Luckily this is a common problem so Grafana defines something called “dashboard variables” to take care of this. This is basically a value that can change according to some rule(such as a user selection). So we need to create a variable to hold possible values of hosts I have available to monitor.
Go to the dashboard settings and define a variable and call it something like host or server. Define the query as “SHOW TAG VALUES FROM system WITH KEY =~ /.*/”. Note that this query will be different depending on the version of InfluxDB you’re running. There are a few open bugs about it but there doesn’t seem to be a single reason why certain queries for tag values return an empty set. On a gut feeling, I saw that the “WITH KEY” clause supports regular expressions and so I gave it a shot.
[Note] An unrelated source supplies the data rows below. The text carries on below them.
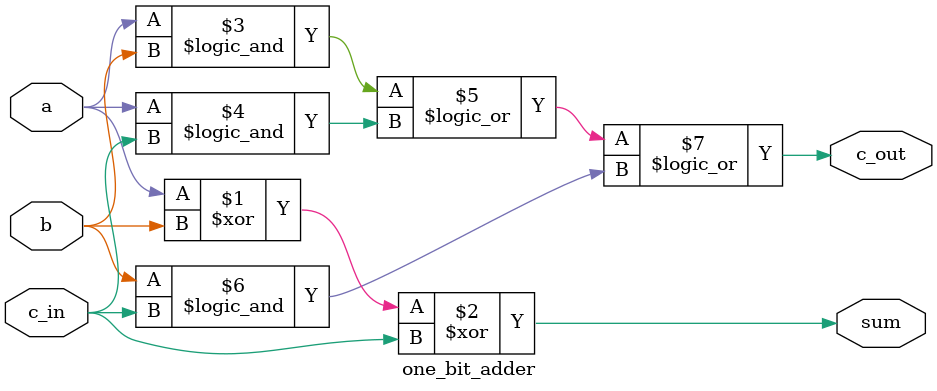
<source format=v>

module one_bit_adder(a,b,c_in,sum,c_out);

input a,b,c_in; 
output sum, c_out; 
assign sum = a^b^c_in;
assign c_out = (a&&b)||(a&&c_in)||(b&&c_in);
endmodule 
 
</source>
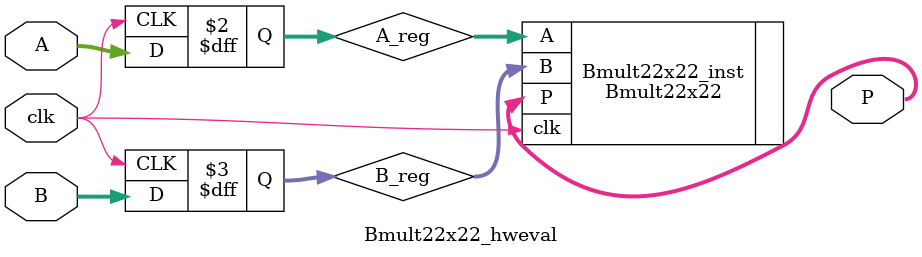
<source format=sv>
`timescale 1ns / 1ps

module Bmult22x22_hweval (
    input  logic          clk,
    input  logic [21 : 0] A,
    input  logic [21 : 0] B,
    output logic [43 : 0] P
    );

    logic [21 : 0] A_reg;
    logic [21 : 0] B_reg;

    always_ff @(posedge clk) begin
        A_reg <= A;
        B_reg <= B;
    end

    Bmult22x22 Bmult22x22_inst (
        .clk(clk  ),
        .A  (A_reg),
        .B  (B_reg),
        .P  (P    ));

endmodule
</source>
After which you’d see a dropdown on the main dashboard the contains the values of host names that exist in your database.
Next, convert the CPU panel to a row. Basically it will be a row with only a single panel if you’ve been following along.
Then set the row to repeat based on the host variable.
Then modify the panel query to filter by host with the value being /^$host$/
. Astute readers would’ve noticed that this is how you access data variables in template systems so should be somewhat familiar. And if not, the Grafana autocompletes are great time savers.
And voila. Whenever we select an additional server from the host dropdown, a new row gets created with the panel repeated and fetching information for that specific host. Notice that I also added the host name in the row and panel titles just to make it clearer what metric I’m looking at.